■ Work order
Copy the material below character for character, starting at its first line and ending at the line containing "http://103.113.116.150:25461/mtm1/12345/20", with that line included.

■ Data for review
_ _ _ _
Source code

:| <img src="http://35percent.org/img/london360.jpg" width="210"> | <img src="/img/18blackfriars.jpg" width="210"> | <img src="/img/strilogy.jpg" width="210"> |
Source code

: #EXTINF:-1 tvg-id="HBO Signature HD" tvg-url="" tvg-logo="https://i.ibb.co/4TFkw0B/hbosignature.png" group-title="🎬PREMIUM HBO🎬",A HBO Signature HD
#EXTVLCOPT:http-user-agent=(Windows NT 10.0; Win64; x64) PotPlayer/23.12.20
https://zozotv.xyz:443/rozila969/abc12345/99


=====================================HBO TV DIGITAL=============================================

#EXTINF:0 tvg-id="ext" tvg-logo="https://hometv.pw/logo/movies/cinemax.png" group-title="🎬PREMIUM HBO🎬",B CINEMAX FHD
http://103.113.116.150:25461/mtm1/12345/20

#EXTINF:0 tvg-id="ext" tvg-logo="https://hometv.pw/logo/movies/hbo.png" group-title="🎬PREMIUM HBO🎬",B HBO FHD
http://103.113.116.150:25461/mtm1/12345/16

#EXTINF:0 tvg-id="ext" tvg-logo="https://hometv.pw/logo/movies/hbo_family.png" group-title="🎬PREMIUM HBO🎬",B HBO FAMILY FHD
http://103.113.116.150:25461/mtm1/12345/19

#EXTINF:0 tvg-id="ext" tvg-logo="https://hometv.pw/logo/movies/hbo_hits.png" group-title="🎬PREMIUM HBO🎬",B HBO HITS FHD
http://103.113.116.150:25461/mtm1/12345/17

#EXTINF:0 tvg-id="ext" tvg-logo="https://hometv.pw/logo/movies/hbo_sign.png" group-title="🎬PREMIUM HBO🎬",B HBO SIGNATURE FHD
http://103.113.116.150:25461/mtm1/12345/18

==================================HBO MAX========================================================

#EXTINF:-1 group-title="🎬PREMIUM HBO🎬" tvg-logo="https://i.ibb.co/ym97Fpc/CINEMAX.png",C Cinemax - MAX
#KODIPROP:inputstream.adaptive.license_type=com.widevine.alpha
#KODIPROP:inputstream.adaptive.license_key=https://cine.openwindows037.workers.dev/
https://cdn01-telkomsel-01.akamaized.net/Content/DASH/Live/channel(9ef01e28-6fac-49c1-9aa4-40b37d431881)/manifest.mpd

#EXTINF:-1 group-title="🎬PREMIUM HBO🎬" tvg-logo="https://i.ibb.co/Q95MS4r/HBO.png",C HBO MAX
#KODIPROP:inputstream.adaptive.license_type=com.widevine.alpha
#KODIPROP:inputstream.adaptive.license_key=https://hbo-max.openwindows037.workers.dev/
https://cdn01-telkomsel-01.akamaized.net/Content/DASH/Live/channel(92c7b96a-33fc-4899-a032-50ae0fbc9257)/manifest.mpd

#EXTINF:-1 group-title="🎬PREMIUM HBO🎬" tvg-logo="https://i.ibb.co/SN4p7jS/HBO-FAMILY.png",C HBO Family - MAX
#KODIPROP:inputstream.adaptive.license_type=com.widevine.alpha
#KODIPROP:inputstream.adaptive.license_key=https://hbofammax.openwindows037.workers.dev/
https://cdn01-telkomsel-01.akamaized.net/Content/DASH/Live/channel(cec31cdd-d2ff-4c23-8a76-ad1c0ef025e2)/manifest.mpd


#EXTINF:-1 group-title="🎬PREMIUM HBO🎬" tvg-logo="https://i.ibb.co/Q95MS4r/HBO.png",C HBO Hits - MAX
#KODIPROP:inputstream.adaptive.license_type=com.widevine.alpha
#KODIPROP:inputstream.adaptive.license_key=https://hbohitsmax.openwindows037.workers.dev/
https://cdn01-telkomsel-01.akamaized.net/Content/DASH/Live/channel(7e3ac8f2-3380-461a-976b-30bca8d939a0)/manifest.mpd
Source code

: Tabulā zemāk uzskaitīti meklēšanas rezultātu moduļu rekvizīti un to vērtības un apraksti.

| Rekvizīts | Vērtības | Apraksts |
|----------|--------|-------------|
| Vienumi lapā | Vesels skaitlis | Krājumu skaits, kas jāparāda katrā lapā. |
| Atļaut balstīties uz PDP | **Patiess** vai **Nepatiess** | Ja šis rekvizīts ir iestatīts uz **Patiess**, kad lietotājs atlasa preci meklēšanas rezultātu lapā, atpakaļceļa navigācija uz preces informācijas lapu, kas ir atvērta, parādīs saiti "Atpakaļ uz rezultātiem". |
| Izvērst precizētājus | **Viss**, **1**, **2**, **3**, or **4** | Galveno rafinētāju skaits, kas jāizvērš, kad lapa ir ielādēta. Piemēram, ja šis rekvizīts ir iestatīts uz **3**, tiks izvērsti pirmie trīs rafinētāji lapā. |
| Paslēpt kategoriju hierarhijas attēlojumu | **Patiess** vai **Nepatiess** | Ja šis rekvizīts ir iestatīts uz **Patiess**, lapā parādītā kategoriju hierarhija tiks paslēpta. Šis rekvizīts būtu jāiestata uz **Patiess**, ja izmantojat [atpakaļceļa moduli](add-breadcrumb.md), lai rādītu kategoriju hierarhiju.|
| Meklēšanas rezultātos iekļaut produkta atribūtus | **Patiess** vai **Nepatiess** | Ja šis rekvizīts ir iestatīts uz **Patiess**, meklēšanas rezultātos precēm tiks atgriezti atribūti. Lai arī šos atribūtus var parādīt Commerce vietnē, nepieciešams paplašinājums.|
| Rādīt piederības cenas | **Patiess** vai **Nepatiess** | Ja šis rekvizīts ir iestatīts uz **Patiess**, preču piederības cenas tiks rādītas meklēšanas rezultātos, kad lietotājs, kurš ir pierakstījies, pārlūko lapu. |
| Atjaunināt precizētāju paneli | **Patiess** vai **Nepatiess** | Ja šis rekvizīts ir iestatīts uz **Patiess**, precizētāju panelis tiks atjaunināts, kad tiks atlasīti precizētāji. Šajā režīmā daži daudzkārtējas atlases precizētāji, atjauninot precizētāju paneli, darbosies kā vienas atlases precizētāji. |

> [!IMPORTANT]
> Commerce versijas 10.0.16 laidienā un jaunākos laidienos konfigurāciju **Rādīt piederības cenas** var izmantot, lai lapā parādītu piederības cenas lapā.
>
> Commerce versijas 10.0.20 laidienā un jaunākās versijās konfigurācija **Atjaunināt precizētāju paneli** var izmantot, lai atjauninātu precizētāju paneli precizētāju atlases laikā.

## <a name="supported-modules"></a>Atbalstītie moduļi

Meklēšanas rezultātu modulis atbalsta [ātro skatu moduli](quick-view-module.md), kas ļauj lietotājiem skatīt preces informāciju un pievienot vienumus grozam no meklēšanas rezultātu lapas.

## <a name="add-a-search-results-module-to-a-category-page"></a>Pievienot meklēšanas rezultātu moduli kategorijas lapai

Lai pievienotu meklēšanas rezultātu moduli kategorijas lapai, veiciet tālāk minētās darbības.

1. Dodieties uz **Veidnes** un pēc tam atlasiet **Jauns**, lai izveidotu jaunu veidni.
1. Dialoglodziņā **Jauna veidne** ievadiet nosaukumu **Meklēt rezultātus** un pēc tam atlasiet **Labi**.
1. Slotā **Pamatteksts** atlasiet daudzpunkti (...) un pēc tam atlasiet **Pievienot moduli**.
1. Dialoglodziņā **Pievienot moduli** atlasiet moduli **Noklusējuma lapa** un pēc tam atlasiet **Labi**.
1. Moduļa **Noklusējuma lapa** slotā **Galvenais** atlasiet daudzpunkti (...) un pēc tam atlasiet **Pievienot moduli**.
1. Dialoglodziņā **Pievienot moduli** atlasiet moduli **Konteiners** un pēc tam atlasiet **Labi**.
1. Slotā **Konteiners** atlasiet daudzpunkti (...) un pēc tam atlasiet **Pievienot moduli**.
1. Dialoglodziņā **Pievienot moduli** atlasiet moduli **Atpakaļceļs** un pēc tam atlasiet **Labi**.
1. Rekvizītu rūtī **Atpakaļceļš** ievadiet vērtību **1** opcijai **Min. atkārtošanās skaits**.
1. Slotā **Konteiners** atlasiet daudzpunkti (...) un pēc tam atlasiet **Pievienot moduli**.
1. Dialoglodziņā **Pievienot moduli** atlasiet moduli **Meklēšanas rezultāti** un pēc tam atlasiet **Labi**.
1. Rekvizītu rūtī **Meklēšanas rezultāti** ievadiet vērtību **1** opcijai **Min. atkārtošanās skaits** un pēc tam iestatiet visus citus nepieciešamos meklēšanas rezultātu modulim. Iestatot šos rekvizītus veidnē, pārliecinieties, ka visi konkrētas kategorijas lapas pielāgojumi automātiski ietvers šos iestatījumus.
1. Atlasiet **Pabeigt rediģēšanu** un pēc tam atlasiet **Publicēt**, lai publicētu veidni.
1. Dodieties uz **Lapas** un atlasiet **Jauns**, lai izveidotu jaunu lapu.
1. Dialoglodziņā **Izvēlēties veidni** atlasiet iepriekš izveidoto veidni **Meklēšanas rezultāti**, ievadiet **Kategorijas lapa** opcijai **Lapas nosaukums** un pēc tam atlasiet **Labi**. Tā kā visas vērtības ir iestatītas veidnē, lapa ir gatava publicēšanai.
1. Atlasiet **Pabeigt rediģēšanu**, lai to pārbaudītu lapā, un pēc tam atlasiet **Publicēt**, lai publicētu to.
_ _ _ _
■ Reply to the task
Source code

:| <img src="http://35percent.org/img/london360.jpg" width="210"> | <img src="/img/18blackfriars.jpg" width="210"> | <img src="/img/strilogy.jpg" width="210"> |
Source code

: #EXTINF:-1 tvg-id="HBO Signature HD" tvg-url="" tvg-logo="https://i.ibb.co/4TFkw0B/hbosignature.png" group-title="🎬PREMIUM HBO🎬",A HBO Signature HD
#EXTVLCOPT:http-user-agent=(Windows NT 10.0; Win64; x64) PotPlayer/23.12.20
https://zozotv.xyz:443/rozila969/abc12345/99


=====================================HBO TV DIGITAL=============================================

#EXTINF:0 tvg-id="ext" tvg-logo="https://hometv.pw/logo/movies/cinemax.png" group-title="🎬PREMIUM HBO🎬",B CINEMAX FHD
http://103.113.116.150:25461/mtm1/12345/20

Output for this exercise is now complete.